L’esprit se réchauffe

Depuis les années 1950, les cogniticiens sont longtemps restés dans une optique écartant les émotions de leurs intérêts. Leur mode classique de pensée, profondément ancré dans un cartésianisme scientifiquement correct, les conduisait à concevoir le système cognitif comme l’incarnation d’un engrenage qui avait la température de ses mécanismes : le sang froid de la raison. Jusqu’à la fin des années 1980, pour des raisons que nous développerons dans le prochain chapitre, les émotions ont été très peu étudiées en sciences cognitives. Actuellement, les émotions sont largement considérées comme relevant elles-mêmes des engrenages de la cognition et font, par conséquent, l’objet d’études en neuroscience cognitive.

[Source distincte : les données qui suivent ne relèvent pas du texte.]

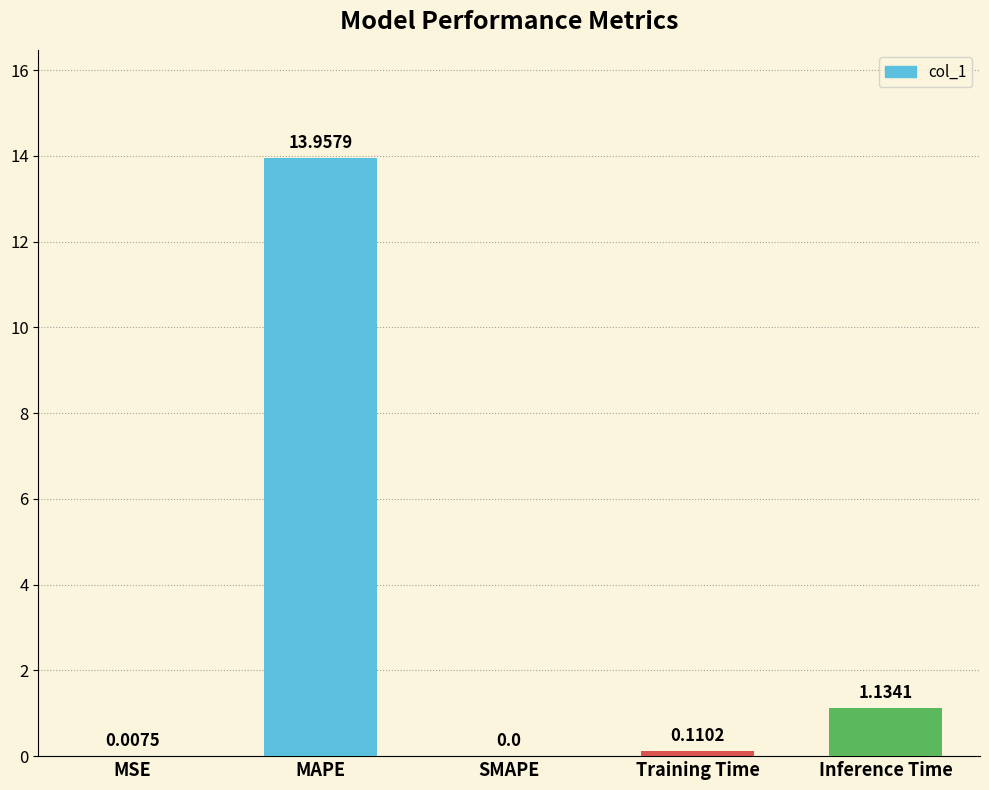

What is the change in value from MAPE to Training Time?

-13.8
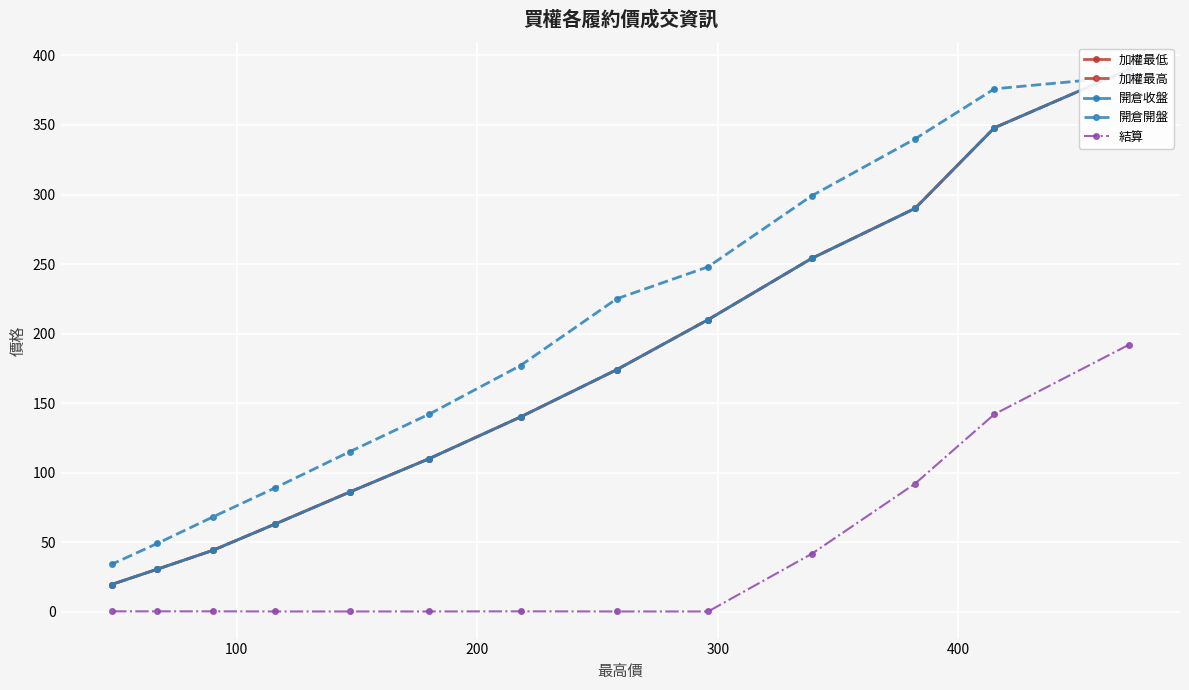

What is the value of the 結算 point at the 10th from the left?

41.5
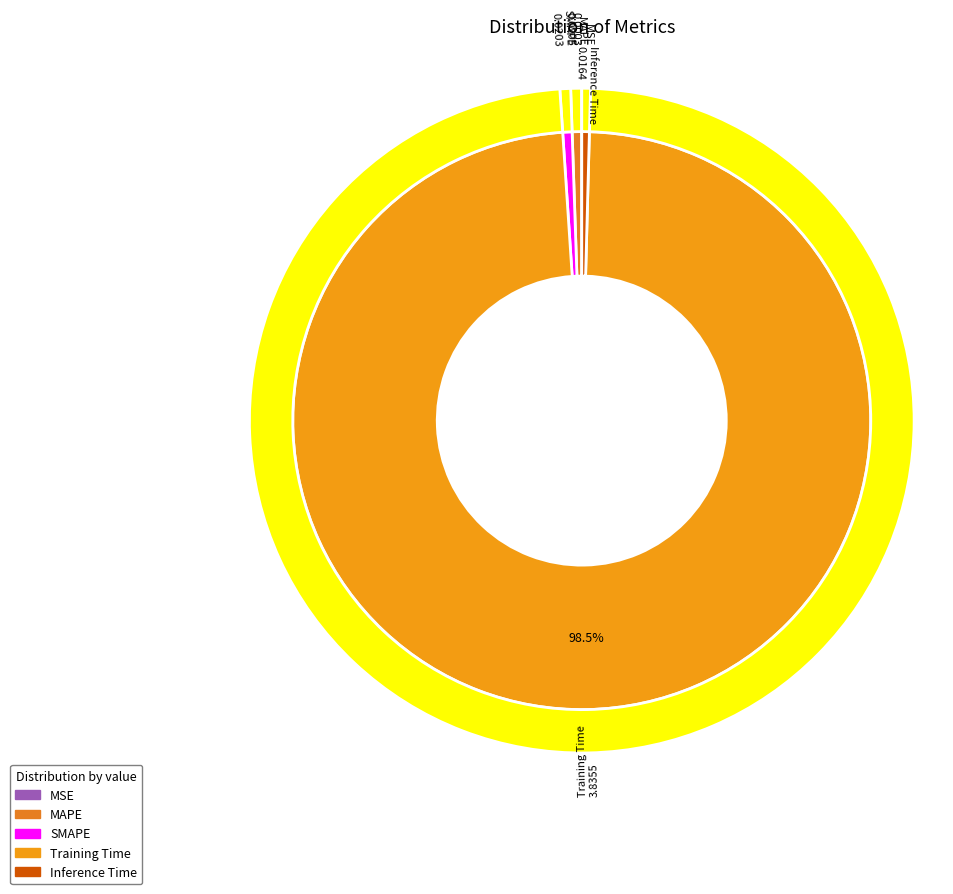

Is it true that Training Time is 99% of the pie?

True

Ainsi, des ouvrages tels que « Cognitive Neuroscience of Memory » de Nilsson et Markowitsch (1999), « The Cognitive Neuroscience of Action » de Jeannerod (1997), « The Cognitive Neuroscience of Face Processing » de Kanwisher et Moscovitch (2000), « Cognitive Neuroscience of Attention » de Richards (1998), ou encore « The Cognitive Neuroscience of Vision » de Farah (2000b) sont récemment parus sur les thèmes classiques et fondateurs de la neuroscience cognitive. Il faut cependant souligner que l’apparition de l’ouvrage « Cognitive Neuroscience of Emotion » édité par Lane et Nadel (2000), de l’ouvrage « Understanding other minds : perspectives from developmental cognitive neuroscience » de Baron-Cohen (2000) et, plus récemment encore, l’ouvrage « Cognitive Neuroscience of Consciousness » édité par Dehaene (2002) témoignent selon nous d’un élan d’intérêt de la neuroscience cognitive pour l’étude de l’esprit que l’on pourrait qualifier de chaud. Cette évolution en neuroscience cognitive d’un « esprit froid » désincarné vers celle d’un « esprit chaud » émotionnel, social et conscient tient probablement au développement des théories scientifiques concernant l’inscription du corps dans la cognition (Embodied Cognition, voir Clark, 1999), la cognition située (p.ex., Clancey, 1997) et la cognition sociale (p.ex., Ochsner & Schacter, 2000).

Il apparaît que cette évolution permet, et nous essayerons de le démontrer dans les chapitres suivants, de mettre à profit la richesse des concepts et méthodes de la neuroscience cognitive pour aborder la complexité des émotions.